Instant Messaging

If you use a consumer IM program from AOL, MSN, or Yahoo!, beware! Two buffer-overflow vulnerabilities were recently discovered in AOL Instant Messenger. These vulnerabilities would have allowed attackers to run code on your computer and control it remotely. AOL claims they fixed the problem on their servers, but you should upgrade to the latest version of AIM just to play it safe.

In older versions of MSN Messenger and MSN Chat Control, an ActiveX control that lets you create online chat rooms has a vulnerability that could allow an attacker to run code on your computer. Microsoft has a patch for it (Security Bulletin MS02-022), but you should upgrade to the latest version of MSN Messenger to be safe. Older versions of Yahoo! Messenger also contain security flaws that allow hackers to run code on your computer, so you should also upgrade to the latest version of Yahoo! Messenger.

Consumer instant-messaging programs don't use encryption, which means your information is subject to hacking.
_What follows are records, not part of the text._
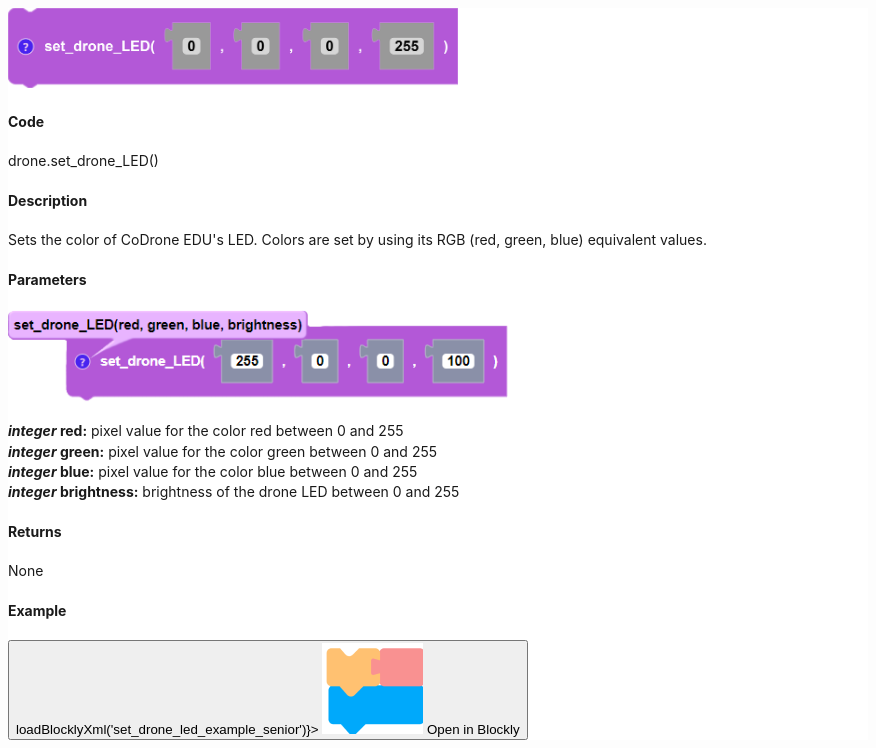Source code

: <img src="/img/CDE/blockly_docu/senior/set_drone_led.png" width="450px"/>  

#### Code

<span className="light_gray">drone.</span><span className="dark_gray">set_drone_LED()</span>

#### Description
Sets the color of CoDrone EDU's LED. Colors are set by using its RGB (red, green, blue) equivalent values.

#### Parameters

<img src="/img/CDE/blockly_docu/senior/set_drone_led_params.png" width="500px"/> 

***integer* red:** pixel value for the color red between 0 and 255   
***integer* green:** pixel value for the color green between 0 and 255   
***integer* blue:** pixel value for the color blue between 0 and 255    
***integer* brightness:** brightness of the drone LED between 0 and 255    

#### Returns
None

#### Example

<div className="loadXmlDiv">
  <button className="loadXmlButton" onClick={() => loadBlocklyXml('set_drone_led_example_senior')}>
    <img src="/img/Open_in_Blockly_logo.png" alt="Logo" className="button-logo"/>
    <span className="button-text">Open in Blockly</span>
  </button>
</div>
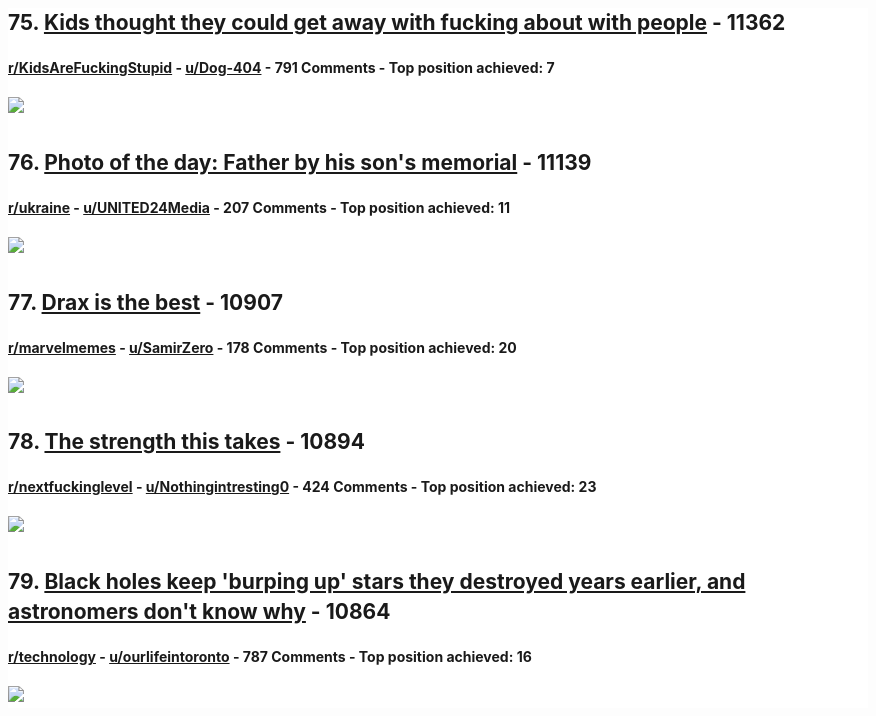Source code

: ## 75. [Kids thought they could get away with fucking about with people](http://reddit.com/r/KidsAreFuckingStupid/comments/16anuo6/kids_thought_they_could_get_away_with_fucking/) - 11362
#### [r/KidsAreFuckingStupid](http://reddit.com/r/KidsAreFuckingStupid) - [u/Dog-404](http://reddit.com/u/Dog-404) - 791 Comments - Top position achieved: 7

<a href="https://v.redd.it/q7nn9h84sfmb1"><img src="https://external-preview.redd.it/dm04NHlpMTRzZm1iMV7caXaF1Kyka_UY_coj7uEyfEmMrV96p6AJPLYGqyWg.png?width=140&amp;height=140&amp;crop=140:140,smart&amp;format=jpg&amp;v=enabled&amp;lthumb=true&amp;s=7ab9cad6dfadc28bfd0bfcd46ac488eb0ac00e89"></img></a>

## 76. [Photo of the day: Father by his son's memorial](http://reddit.com/r/ukraine/comments/16akxk6/photo_of_the_day_father_by_his_sons_memorial/) - 11139
#### [r/ukraine](http://reddit.com/r/ukraine) - [u/UNITED24Media](http://reddit.com/u/UNITED24Media) - 207 Comments - Top position achieved: 11

<a href="https://i.redd.it/2gv8hafd3fmb1.jpg"><img src="https://b.thumbs.redditmedia.com/ijOmVvXdtYwdBe264N_2Ey2ndpRFbs3GLpllM-l9_yg.jpg"></img></a>

## 77. [Drax is the best](http://reddit.com/r/marvelmemes/comments/16a6juv/drax_is_the_best/) - 10907
#### [r/marvelmemes](http://reddit.com/r/marvelmemes) - [u/SamirZero](http://reddit.com/u/SamirZero) - 178 Comments - Top position achieved: 20

<a href="https://i.redd.it/mz5kzq5zgbmb1.jpg"><img src="https://b.thumbs.redditmedia.com/IsrHKJp6DKoRqy4_zo1Hv5fqMNMFHuOtvgrIegjEGbY.jpg"></img></a>

## 78. [The strength this takes](http://reddit.com/r/nextfuckinglevel/comments/16aoukl/the_strength_this_takes/) - 10894
#### [r/nextfuckinglevel](http://reddit.com/r/nextfuckinglevel) - [u/Nothingintresting0](http://reddit.com/u/Nothingintresting0) - 424 Comments - Top position achieved: 23

<a href="https://v.redd.it/jk1hb5jdzfmb1"><img src="https://external-preview.redd.it/ZHRlMmZvNmR6Zm1iMQUOaMPuvgJpANpnat2ogaaH8xmR29Ks_Qb45nUIH_ln.png?width=140&amp;height=140&amp;crop=140:140,smart&amp;format=jpg&amp;v=enabled&amp;lthumb=true&amp;s=1b36fe6987285f2e1d043884d70de9849dabc046"></img></a>

## 79. [Black holes keep 'burping up' stars they destroyed years earlier, and astronomers don't know why](http://reddit.com/r/technology/comments/16ann09/black_holes_keep_burping_up_stars_they_destroyed/) - 10864
#### [r/technology](http://reddit.com/r/technology) - [u/ourlifeintoronto](http://reddit.com/u/ourlifeintoronto) - 787 Comments - Top position achieved: 16

<a href="https://www.livescience.com/space/black-holes/up-to-half-of-black-holes-that-rip-apart-stars-burp-back-up-stellar-remains-years-later"><img src="https://b.thumbs.redditmedia.com/CsJ8sG2WPTwyy4LHL-0zz9Ww0nB9VtCsmZazNzIu72I.jpg"></img></a>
IM also advertises your whereabouts. It's a prime example of presence awareness technology, described in Chapter 6. If you use an instant-messaging program, keep security in the front of your mind. If you don't use IM, and MSN's annoying MSN Messenger icon pops up every time you boot, know that Microsoft designed it that way and you have to disable it! If you have Outlook, you might even have to disable it twice.

To disable MSN Instant Messenger from loading (in Internet Explorer 6)

1. Click the Tools menu in Internet Explorer 6.

2. Uncheck Windows Messenger (if it's checked).

To disable MSN Instant Messenger from loading (in Outlook)

1. Click Options on Outlook's Tools menu.

2. Click the Other tab.

3. Uncheck Enable Instant Messaging in MS Outlook (if it's checked).